The Thought Experiments Framework

The Thought Experiments framework is a multi-step prompting approach that iteratively refines the model’s responses. The researchers summarize the framework’s steps as follows:

1. Pose counterfactual questions: The model is presented with Moral Scenarios questions without answer options.

2. Answer counterfactual questions: Questions generated in the previous step are presented to the model, which is prompted to answer them.

3. Summarize: The model is asked to summarize its thoughts using the counterfactual questions and answers.

4. Choose: Multiple decodes from the previous step are provided, and the model selects the best one. This step is necessary due to the multiple ways of considering a situation morally.

5. Answer: The chosen summary and original answer choices are presented to the model, allowing it to provide a final zero-shot answer.

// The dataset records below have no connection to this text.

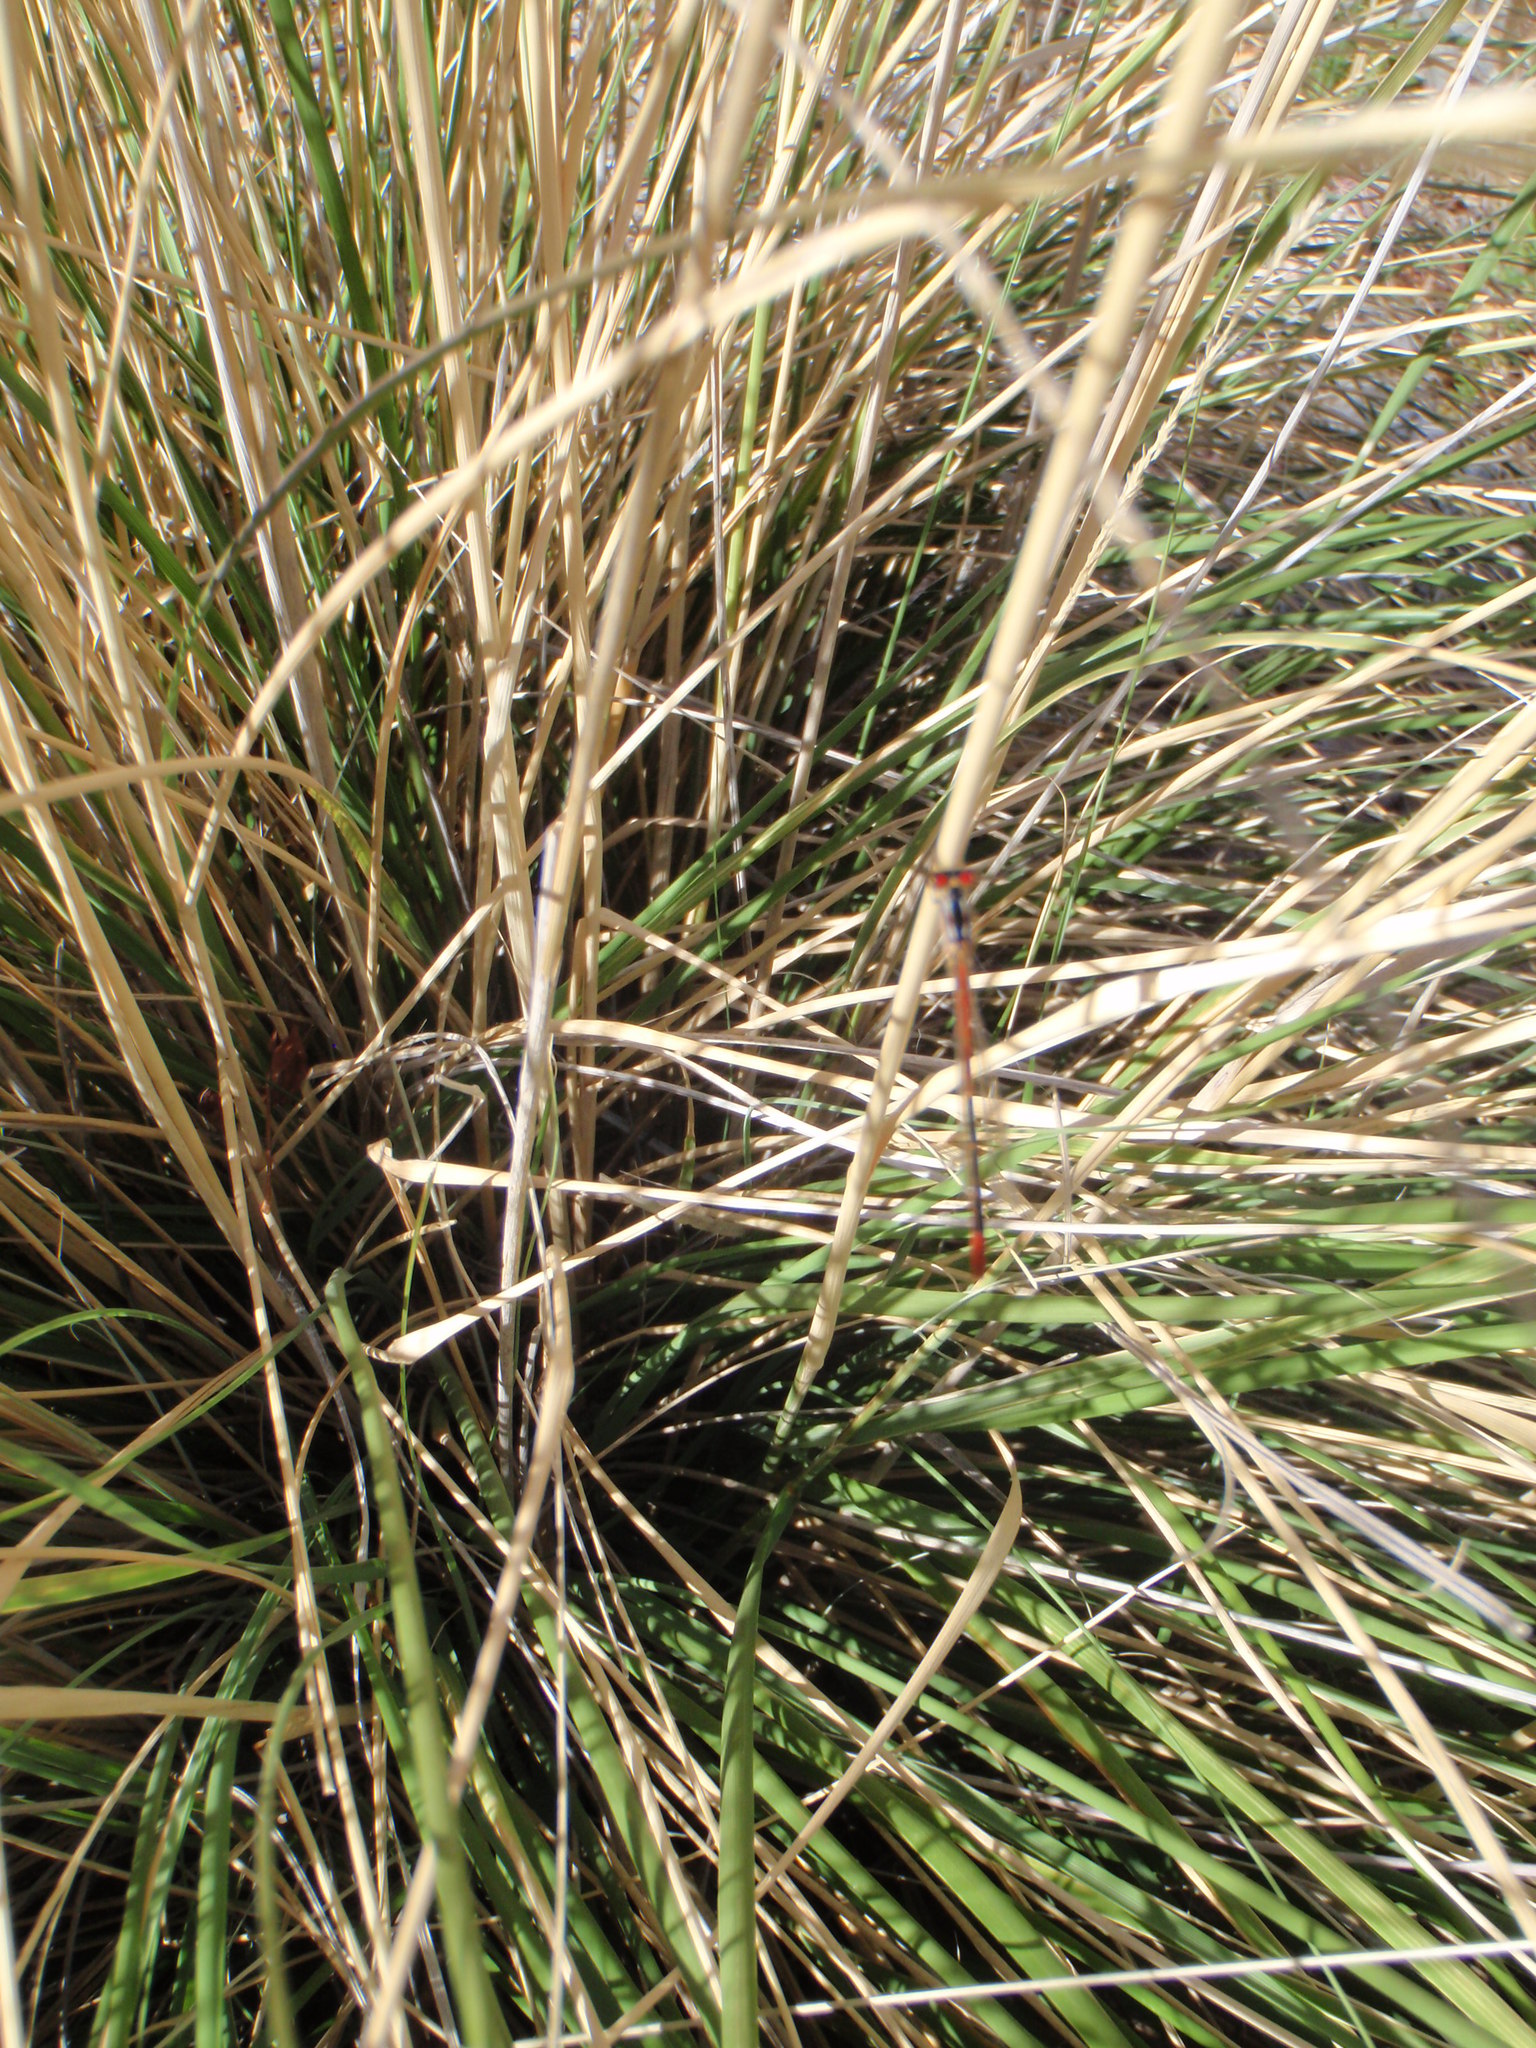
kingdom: Animalia
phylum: Arthropoda
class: Insecta
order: Odonata
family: Coenagrionidae
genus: Hesperagrion
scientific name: Hesperagrion heterodoxum
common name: Painted damsel
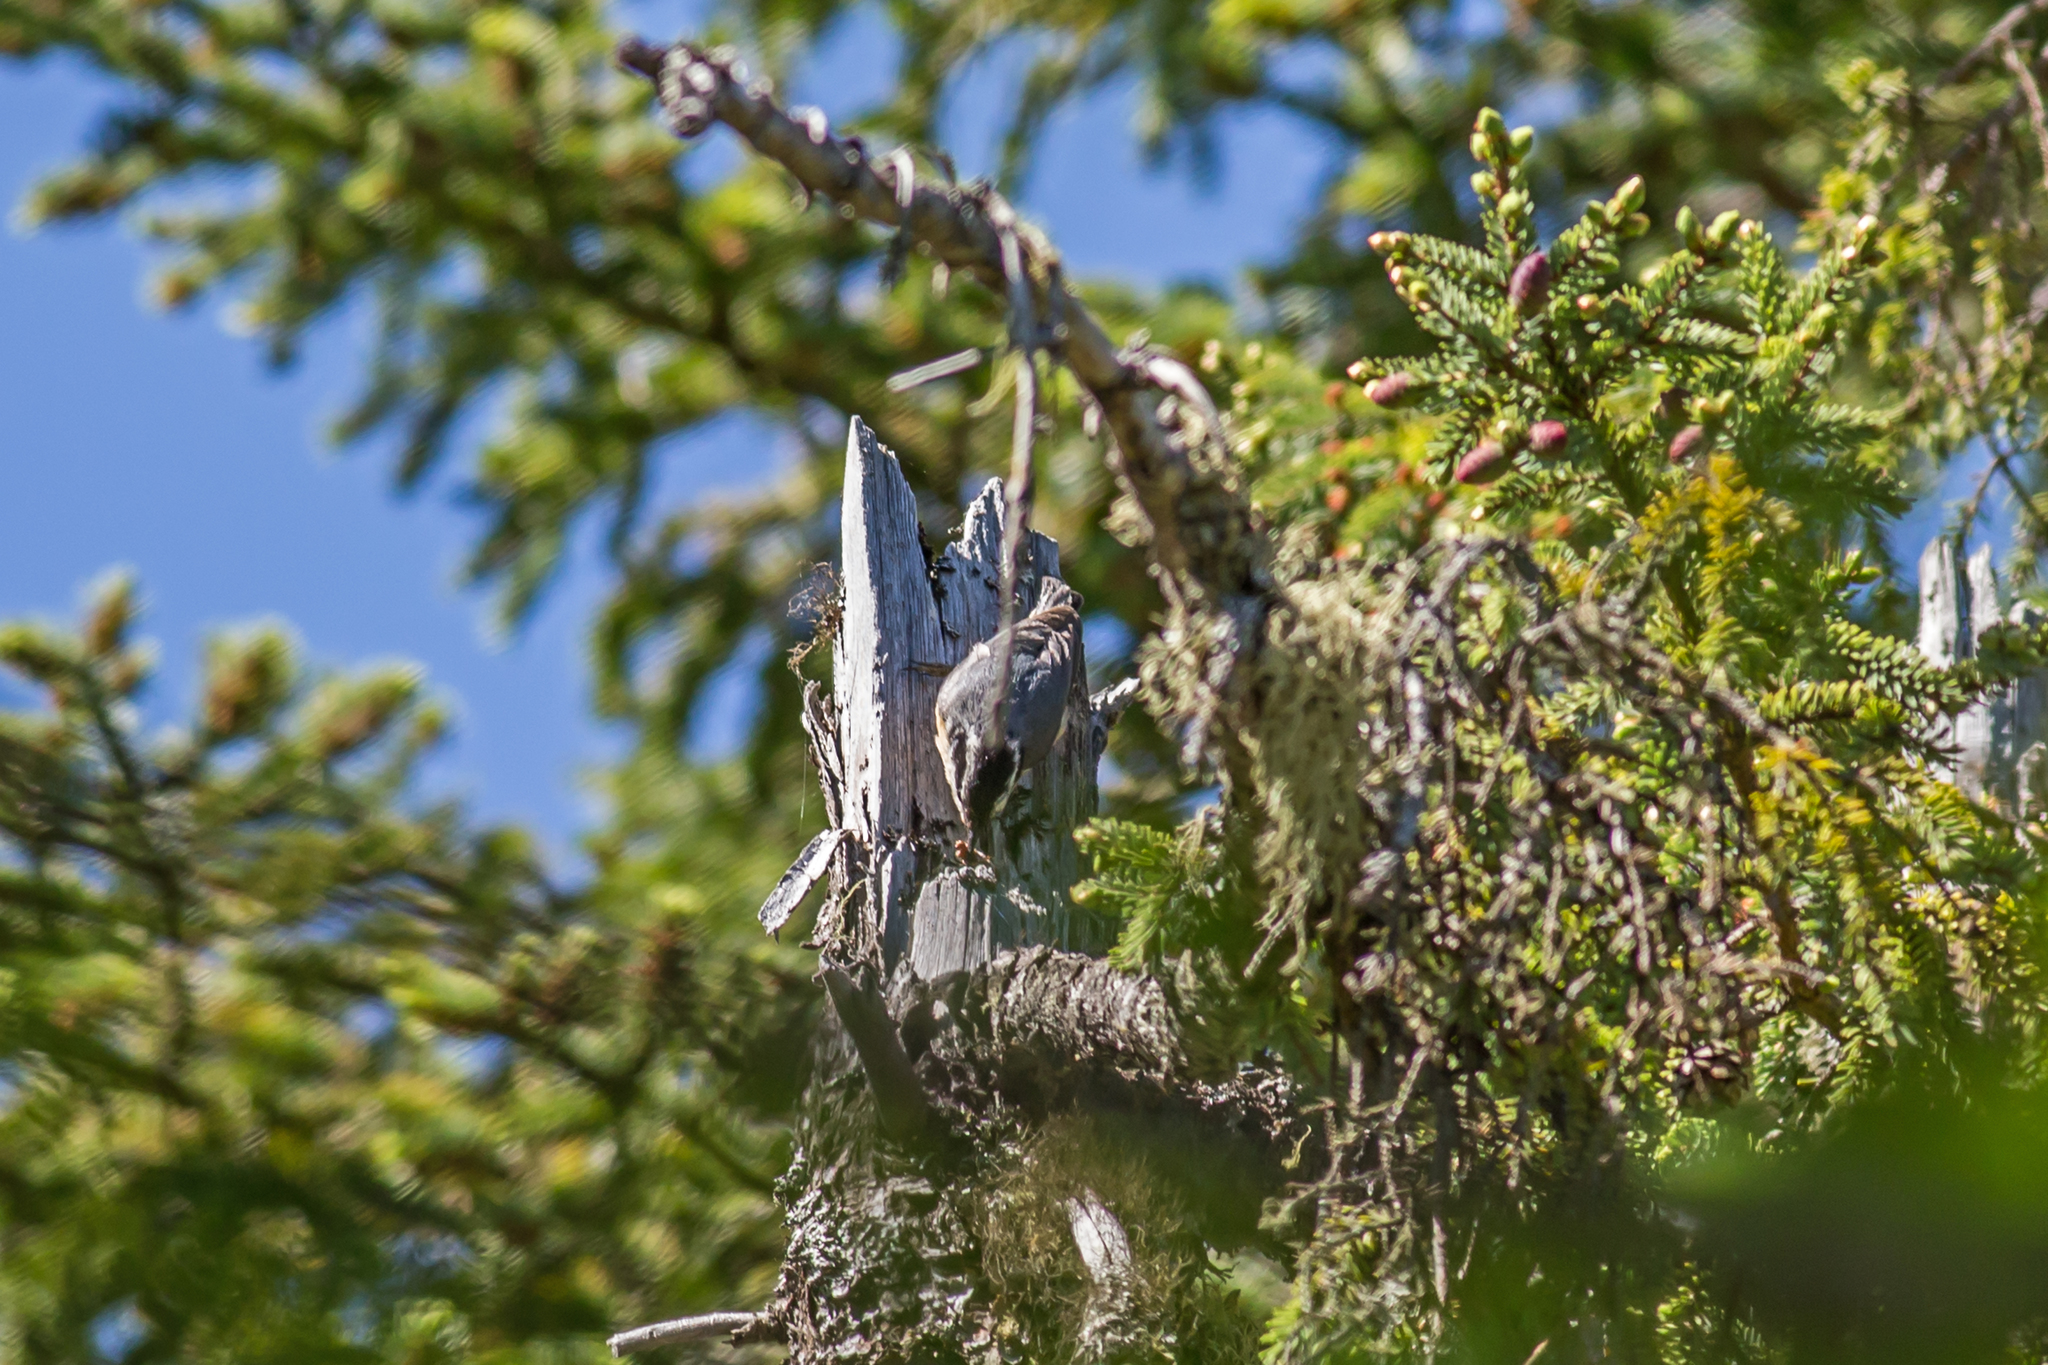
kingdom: Animalia
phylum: Chordata
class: Aves
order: Passeriformes
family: Sittidae
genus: Sitta
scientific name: Sitta canadensis
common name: Red-breasted nuthatch
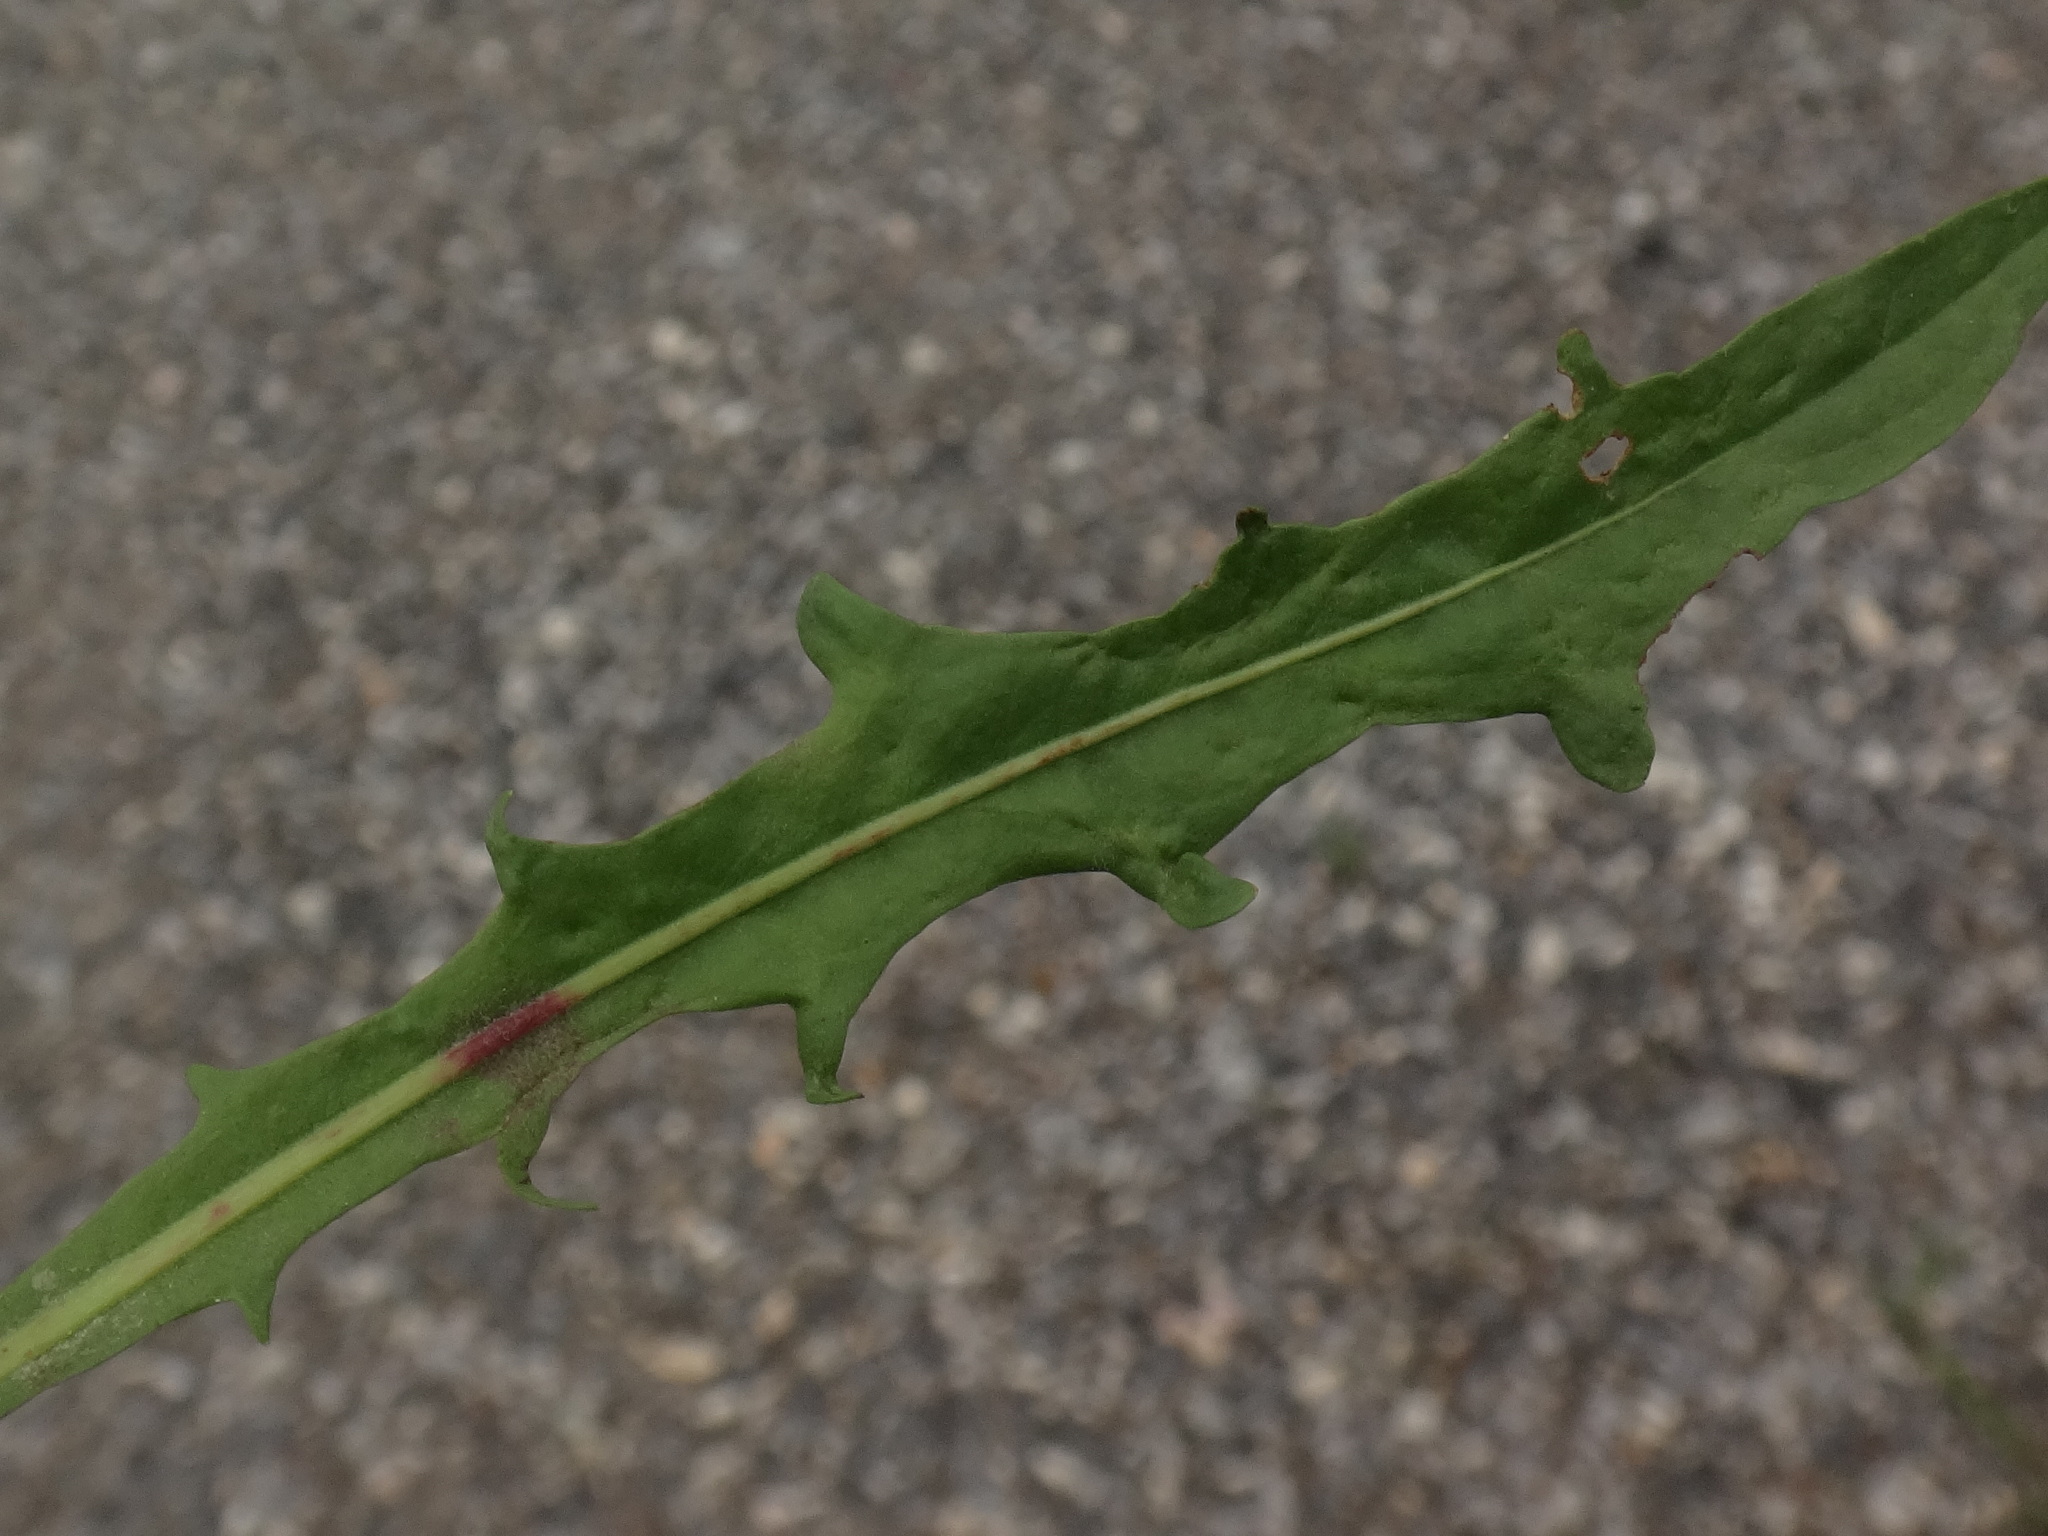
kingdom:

To evaluate the effectiveness of the Thought Experiments framework, the research team conducted experiments on the Moral Scenarios subtask within the MMLU benchmark. They compared their framework to four baselines for the zero-shot prompting approach: direct zero-shot, zero-shot Chain-of-Thought (CoT) with and without self-consistency.

The results were promising. The zero-shot Thought Experiments framework achieved an accuracy of 66.15% and 66.26% without and with self-consistency, respectively. This marks a significant improvement of 9.06% and 12.29% over the direct zero-shot baseline, as well as 12.97% and 16.26% over the CoT baseline.

The research showcases the effectiveness of the Thought Experiments prompting framework in enhancing moral reasoning within the Moral Scenarios task. It emphasizes the potential for future work to explore open-ended generations for addressing more ambiguous cases, such as moral dilemmas.

In summary, the Google research team’s innovative Thought Experiments framework presents a promising solution to augment the moral reasoning capabilities of language models. By incorporating counterfactuals and a multi-step prompting approach, this framework demonstrates significant improvements in accuracy. As the development of language models continues, it is crucial to prioritize responsible and ethical AI implementations, ensuring their alignment with human moral values.